The negative proxy response bias may be explained by the following reasons. First, if the proxies are in a poor the physical health status [50, 52, 53], it may be projected onto the HRQL evaluation of the intended respondents. Second, the proxy and the intended respondents may not in a fairly close relation. When spouses were proxies, as some studies suggested, the proxy response bias produced was less than that made by other types of proxies [49, 54, 55]. Third, the proxies may face great caregiver stress if he/she was a caregiver of the intended respondents [53, 56]. There are also some possible reasons for the characteristics of the magnitude of the proxy response bias among different dimensions. The self-care ability of intended respondents would directly affect the care burden of other family members. Therefore, other family members may overestimate the care services provided by them and report relatively poorer HRQL. However, the overestimation of health problems in the anxiety/depression and pain/discomfort dimensions by proxies is relatively low because the condition of intended respondents in these dimensions may not have a great effect on the care difficulty for the caregivers.

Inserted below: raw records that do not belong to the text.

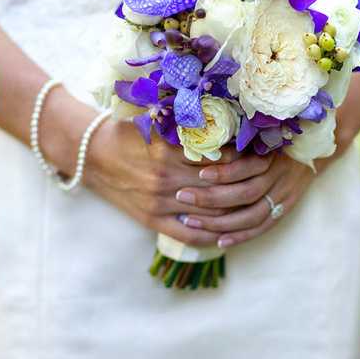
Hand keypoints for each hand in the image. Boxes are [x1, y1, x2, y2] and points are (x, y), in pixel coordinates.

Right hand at [83, 120, 245, 245]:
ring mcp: (160, 202)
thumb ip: (187, 125)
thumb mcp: (155, 123)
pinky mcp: (153, 220)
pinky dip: (213, 235)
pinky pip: (190, 234)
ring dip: (236, 209)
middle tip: (268, 175)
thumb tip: (227, 124)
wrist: (91, 157)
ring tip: (255, 200)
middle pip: (220, 186)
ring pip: (210, 211)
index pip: (220, 158)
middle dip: (247, 182)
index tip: (260, 152)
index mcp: (168, 152)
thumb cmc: (125, 134)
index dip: (245, 157)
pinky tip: (229, 231)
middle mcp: (166, 179)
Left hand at [173, 151, 315, 246]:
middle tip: (182, 197)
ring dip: (219, 222)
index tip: (199, 173)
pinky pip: (263, 227)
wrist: (311, 146)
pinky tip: (219, 241)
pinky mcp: (286, 208)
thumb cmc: (272, 137)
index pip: (247, 167)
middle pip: (246, 193)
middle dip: (211, 198)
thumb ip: (232, 139)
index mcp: (271, 154)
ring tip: (190, 221)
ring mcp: (284, 195)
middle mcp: (279, 176)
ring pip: (252, 215)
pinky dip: (241, 236)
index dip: (224, 172)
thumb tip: (196, 144)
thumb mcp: (257, 131)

In this study, the EQ-5D-3 L index and EQ VAS were very high because the subjects of this study were selected from general population, who were more prone to report very low proportion of health problems. Therefore, the difference of the absolute values of EQ-5D-3 L index and EQ VAS between proxy-report and self-report groups was − 0.022 and − 0.834 respectively. It was very low and seemed to be meaningless. However, the proxy-reported group was 52, 113, 79, 11 and 35% more likely to report health problems on the five dimensions respectively, indicating very large relative difference. In addition, the proxy response rate of NHSS is as high as 19.9%. Thus, it is necessary to adjust proxy response bias of EQ-5D-3 L in studies based on NHSS data. This study is the first time to analyze the proxy response effect of Chinese version of EQ-5D-3 L based on NHSS data, which is of great significance for the evaluation of proxy response bias in Chinese EQ-5D-3 L and provide valuable knowledge for the application of Chinese EQ-5D-3 L in HTA in the future.

Study limitations

This study had several limitations. First, the study use proxies mostly for the reason that the intended respondents are not at home, rather than unable to report, which suggests that the proxies are in most cases family members, not necessarily caregivers. Therefore, it is difficult to verify the proxies’ familiarity with the health status of the intended respondents, and the rationality and validity of the using of proxies need to be further studied. Second, the information about the role of the proxy was not collected, therefore the effect of the proxy type could not be analyzed. Third, the EQ-5D-3 L results of the matched pairs are not from the exactly same respondent. Future studies with paired design in which both the proxies and the intended respondents report the proxy version of EQ-5D-3 L are needed to determine the “real” proxy bias in general population.

Conclusions

Significant negative proxy response bias was found in Chinese version of EQ-5D-3 L in general population, and the magnitude of the bias was larger in physical dimensions than psychological dimensions by using PSM to control confounders. It provided valuable knowledge for the application of Chinese EQ-5D-3 L in HTA in the future.